Second, there appears to be a discrepancy between the son’s testimony in his deposition and his affidavit. In the deposition, he testified that he had borrowed his father’s car many times previously, that he owned a 1973 Maverick which was in the shop on the day of the accident and had borrowed his father’s car to drive to church. At no time did his counsel attempt to clarify either the dates on which he frequently used the Granada which was involved in the accident or whether such borrowings occurred before or after he left home. Further, no attempt was made to determine whether he had to ask permission to borrow the Granada before each use. See Duckworth v. Oliver, 112 Ga. App. 371 (145 SE2d 115) (1965). In his affidavit, he claimed that he did not reside in his father’s household, asked permission to borrow the car on that specific occasion and had not borrowed it in over two years. Applying the rule of summary judgment that the testimony of each party is construed against him if it is contradictory, vague or equivocal, Ryder v. Schreeder, 224 Ga. 382 (162 SE2d 375) (1968), we find that the trial court erred in granting the father’s motion as to the family purpose doctrine when this testimony was offered on his behalf by his son.
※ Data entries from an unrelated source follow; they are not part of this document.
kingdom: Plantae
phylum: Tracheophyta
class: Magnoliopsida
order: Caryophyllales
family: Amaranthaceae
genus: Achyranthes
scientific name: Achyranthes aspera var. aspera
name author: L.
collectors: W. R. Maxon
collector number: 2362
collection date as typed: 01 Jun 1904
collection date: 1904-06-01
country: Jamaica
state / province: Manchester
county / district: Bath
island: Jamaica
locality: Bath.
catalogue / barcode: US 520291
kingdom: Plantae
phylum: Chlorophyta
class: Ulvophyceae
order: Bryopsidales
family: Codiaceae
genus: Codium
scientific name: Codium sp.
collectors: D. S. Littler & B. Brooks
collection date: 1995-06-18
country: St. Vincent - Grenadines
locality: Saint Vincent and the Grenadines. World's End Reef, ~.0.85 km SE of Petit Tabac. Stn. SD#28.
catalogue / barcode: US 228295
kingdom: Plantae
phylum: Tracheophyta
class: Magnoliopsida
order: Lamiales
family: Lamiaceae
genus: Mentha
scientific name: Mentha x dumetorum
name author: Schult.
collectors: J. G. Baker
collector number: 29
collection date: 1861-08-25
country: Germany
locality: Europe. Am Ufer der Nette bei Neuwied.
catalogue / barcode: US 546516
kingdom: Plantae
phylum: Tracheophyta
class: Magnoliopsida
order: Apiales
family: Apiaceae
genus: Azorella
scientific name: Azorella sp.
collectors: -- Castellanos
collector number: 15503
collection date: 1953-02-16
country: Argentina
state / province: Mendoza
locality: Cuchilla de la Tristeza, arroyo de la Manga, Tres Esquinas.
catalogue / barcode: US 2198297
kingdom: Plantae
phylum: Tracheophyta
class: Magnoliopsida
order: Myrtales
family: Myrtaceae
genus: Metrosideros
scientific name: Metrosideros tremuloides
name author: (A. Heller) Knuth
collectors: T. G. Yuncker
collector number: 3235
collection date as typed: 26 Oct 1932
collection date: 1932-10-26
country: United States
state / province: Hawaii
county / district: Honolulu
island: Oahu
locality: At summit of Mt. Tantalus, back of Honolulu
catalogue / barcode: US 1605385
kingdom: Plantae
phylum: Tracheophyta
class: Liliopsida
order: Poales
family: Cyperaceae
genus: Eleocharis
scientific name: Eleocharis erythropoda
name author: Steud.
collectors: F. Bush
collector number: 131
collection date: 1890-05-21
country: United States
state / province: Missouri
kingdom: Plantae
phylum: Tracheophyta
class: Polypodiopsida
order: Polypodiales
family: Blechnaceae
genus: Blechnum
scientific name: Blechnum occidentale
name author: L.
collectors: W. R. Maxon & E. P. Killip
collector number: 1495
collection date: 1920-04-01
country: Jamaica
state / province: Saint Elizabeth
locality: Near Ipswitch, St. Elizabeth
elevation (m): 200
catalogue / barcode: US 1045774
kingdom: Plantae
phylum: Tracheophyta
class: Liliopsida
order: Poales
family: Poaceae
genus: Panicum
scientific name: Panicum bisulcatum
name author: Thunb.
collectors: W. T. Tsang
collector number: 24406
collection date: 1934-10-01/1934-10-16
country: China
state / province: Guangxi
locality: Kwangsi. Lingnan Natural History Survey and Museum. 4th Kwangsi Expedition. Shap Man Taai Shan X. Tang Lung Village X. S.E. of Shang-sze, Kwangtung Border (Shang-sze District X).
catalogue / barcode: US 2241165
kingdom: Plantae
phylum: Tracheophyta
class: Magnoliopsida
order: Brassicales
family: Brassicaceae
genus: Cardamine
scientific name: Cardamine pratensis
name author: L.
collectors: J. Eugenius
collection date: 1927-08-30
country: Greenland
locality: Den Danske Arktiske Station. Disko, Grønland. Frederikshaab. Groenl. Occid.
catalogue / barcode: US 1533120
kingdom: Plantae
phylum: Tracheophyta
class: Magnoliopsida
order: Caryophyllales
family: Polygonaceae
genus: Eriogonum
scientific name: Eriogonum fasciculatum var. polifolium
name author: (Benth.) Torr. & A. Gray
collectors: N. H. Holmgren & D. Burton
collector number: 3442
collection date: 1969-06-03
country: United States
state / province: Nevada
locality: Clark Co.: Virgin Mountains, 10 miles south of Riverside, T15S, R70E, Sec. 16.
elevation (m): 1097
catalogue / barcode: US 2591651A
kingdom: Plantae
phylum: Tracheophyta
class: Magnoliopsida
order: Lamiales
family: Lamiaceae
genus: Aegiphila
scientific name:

2. The enumerations relating to the issue of an insurance policy with State Farm Insurance Company was not addressed by the court below and State Farm was not made a party to this case. This court will not review such enumerations on appeal.

3. Allegations of fraud and conspiracy for the refusal of the father’s insurance company to settle claims are without merit as the company is not a party to the case and the issue was not raised in or addressed by the court below.

Judgment reversed in part.

Sognier and Pope, JJ., concur. G. Seals Aiken, John L. Respess, Jr., for appellants. Edward L. Saveli, C. Wade McGuffey, Jr., for appellees.